Advanced catalytic strategies for CO2 to methanol conversion: noble metal-based heterogeneous and electrochemical approaches

Abstract

The next generation is threatened by climate change, the significant impacts of global warming, and an energy crisis. Atmospheric CO₂ levels have surpassed the critical 400 ppm threshold due to significant reliance on fossil fuels to satisfy the increasing energy demands of our fast-progressing society. An overabundance of manufactured carbon dioxide (CO₂) emissions severely disrupts the ecology. The synthesis of methanol by the selective hydrogenation of CO₂ is a viable approach for generating clean energy and sustainably safeguarding our biosphere. Methanol is a versatile molecule with several uses in the chemical industry as an alternative to fossil fuels. The methanol economy is recognized as a pivotal development in the pursuit of a net zero-emission fuel, representing a crucial stride toward a more sustainable planet. The developing green methanol industry, or renewable methanol initiative, primarily relies on CO₂ adsorption and usage.

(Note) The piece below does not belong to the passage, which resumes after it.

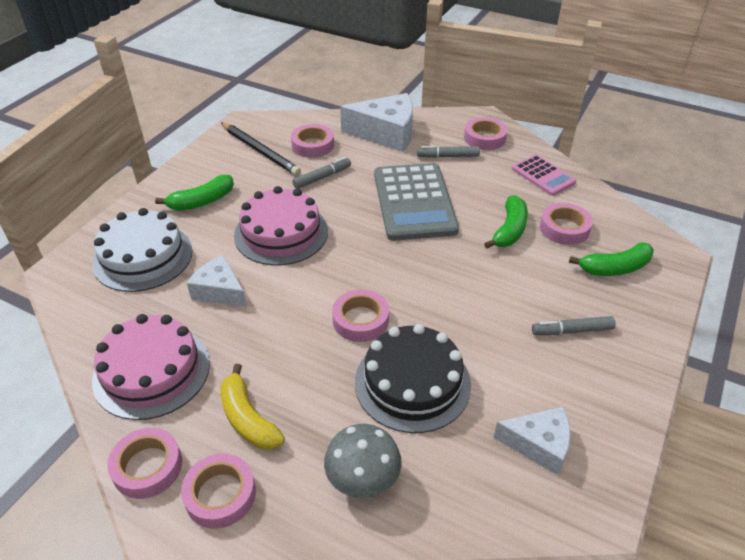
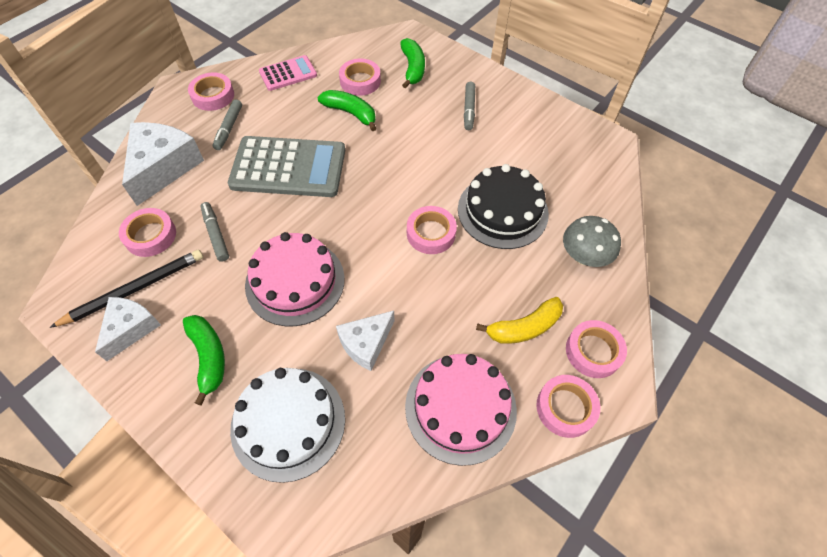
camera: 80 degrees left, 15 degrees up
(539, 445) = (563, 154): white cheese -> white cheese (130, 328)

This novel technique is essential for mitigating global warming. This review focuses on the synthesis of methanol utilizing noble metal-based catalysts and electrochemical reduction methods, examining the associated thermodynamic challenges and outlining future directions for research. It emphasizes the role of noble metals, including palladium, gold, silver, and rhodium, in enhancing catalytic activity and selectivity during the CO₂ to methanol conversion process. The incorporation of these sophisticated catalytic processes improves methanol production efficiency and facilitates novel methods for carbon capture and usage, therefore advancing a more sustainable energy framework.